北九州市でゲストハウスの運営などを手掛けるポルトは、地域の活性化に向けた取り組みとして、高齢者の就労促進を図っている。それが介護予防につながり、社会保障費の抑制にも貢献すると話す菊池勇太社長に、同社で高齢者がどのように活躍しているのか話を聞いた。

 

ポルト 菊池勇太社長

 

 

介護予防に貢献

 

――はじめに北九州市の高齢化の状況について教えてください
菊池 日本の都市の中では高齢化が顕著に進んでおり、特にゲストハウスのある門司区ではおよそ40%に達します。門司港は戦前から、炭鉱の積出港として栄えていましたが、その衰退に伴って高齢化も進みました。今後、要介護状態の高齢者がさらに増加すれば、市の財政が逼迫していくでしょう。さらに、この地域の高齢者には個人事業主が多く、引退後は年金のみの収入だと家計が苦しいという事情もあります。高齢でも就労できる場所が求められています。こうした課題感から、介護予防や生きがいづくり、経済的にも高齢者に働いてもらうことが必要だと考えました。

 

 

――ポルトで高齢者はどのような仕事をしているのでしょうか
菊池 ゲストハウスで3名の高齢者がパートタイムで働いています。頻度は週3回、4時間程度。ゲストハウスの業務には大きく分けて、チェックインの受け付けなど宿泊客と直接接する業務と清掃などの表に出ない業務の2種がありますが、高齢者の場合は基本後者を担当。裏方的な業務といっても、見送りなどで宿泊客と接する機会もあります。また、ゲストハウスのスタッフは孫世代に当たる人がほとんどであり、世代を超えた交流が生まれています。

 

 

――ゲストハウス以外の就労先もあるのでしょうか
菊池 バナナジュース専門店「てるちゃんのバナナジュース」などがあります。そこでは70代の高齢者、私の母が店員をしています。門司港では台湾から輸入されたバナナの内、船上で熟れ切ってしまったものをたたき売りする光景が名物として知られていました。土地の名物を活かしつつ、加工に大きな手間が必要ないこと、私のために母が昔よく作ってくれていたことなどから、バナナジュースを販売するに至りました。

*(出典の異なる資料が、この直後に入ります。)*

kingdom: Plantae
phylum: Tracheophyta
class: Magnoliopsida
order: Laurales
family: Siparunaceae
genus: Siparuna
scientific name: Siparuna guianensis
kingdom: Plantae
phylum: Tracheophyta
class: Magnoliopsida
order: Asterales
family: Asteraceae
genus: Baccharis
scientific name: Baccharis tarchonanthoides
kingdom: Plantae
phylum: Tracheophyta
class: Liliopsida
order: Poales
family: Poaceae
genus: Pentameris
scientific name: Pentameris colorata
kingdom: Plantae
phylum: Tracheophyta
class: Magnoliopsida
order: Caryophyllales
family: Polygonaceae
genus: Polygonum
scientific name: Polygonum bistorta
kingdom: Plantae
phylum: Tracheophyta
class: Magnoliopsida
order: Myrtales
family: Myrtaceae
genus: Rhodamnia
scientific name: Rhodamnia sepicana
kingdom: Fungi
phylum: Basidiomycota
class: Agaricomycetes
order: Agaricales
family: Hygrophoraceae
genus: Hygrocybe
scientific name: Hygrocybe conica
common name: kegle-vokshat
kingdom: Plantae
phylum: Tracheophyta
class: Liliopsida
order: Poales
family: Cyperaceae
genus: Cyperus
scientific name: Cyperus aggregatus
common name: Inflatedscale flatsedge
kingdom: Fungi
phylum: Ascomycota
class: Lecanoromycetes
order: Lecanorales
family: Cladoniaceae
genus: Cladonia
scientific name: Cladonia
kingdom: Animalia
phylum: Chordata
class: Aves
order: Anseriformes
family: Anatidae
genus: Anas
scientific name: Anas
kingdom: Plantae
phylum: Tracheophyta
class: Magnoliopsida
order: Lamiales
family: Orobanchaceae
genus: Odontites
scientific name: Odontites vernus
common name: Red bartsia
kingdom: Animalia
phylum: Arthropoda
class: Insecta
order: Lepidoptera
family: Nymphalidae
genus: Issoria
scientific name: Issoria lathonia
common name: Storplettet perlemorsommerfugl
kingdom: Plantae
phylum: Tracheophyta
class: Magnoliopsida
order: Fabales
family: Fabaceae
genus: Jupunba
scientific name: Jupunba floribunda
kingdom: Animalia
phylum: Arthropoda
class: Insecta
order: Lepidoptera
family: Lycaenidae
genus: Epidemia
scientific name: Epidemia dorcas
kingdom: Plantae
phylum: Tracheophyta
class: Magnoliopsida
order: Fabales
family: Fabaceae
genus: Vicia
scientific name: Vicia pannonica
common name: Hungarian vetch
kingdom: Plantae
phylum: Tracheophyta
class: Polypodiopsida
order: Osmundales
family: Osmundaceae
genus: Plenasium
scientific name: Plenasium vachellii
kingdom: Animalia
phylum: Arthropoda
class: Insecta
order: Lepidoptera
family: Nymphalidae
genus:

このように地域の文化的背景、高齢者の存在を含めて「ストーリー性」をデザインすれば、商品の付加価値を高めることができます。そしてほかの地域からの観光客がそれを目当てに訪れることで、地域経済も活性化します。
来年には同じく高齢者が活躍する和菓子店をオープン予定です。

 

 

――取り組みの今後について教えてください
菊池 地域の資源を活かしつつ高齢者が活躍できる事業をつくることは、門司だけでなく全国各地で実践できると考えられます。また、高齢化に伴う社会保障費の増大という課題は全国各地共通であるため、弊社が行っている取り組みを各地の特色に合わせてローカライズした上で全国に発信、輸出していきたいです。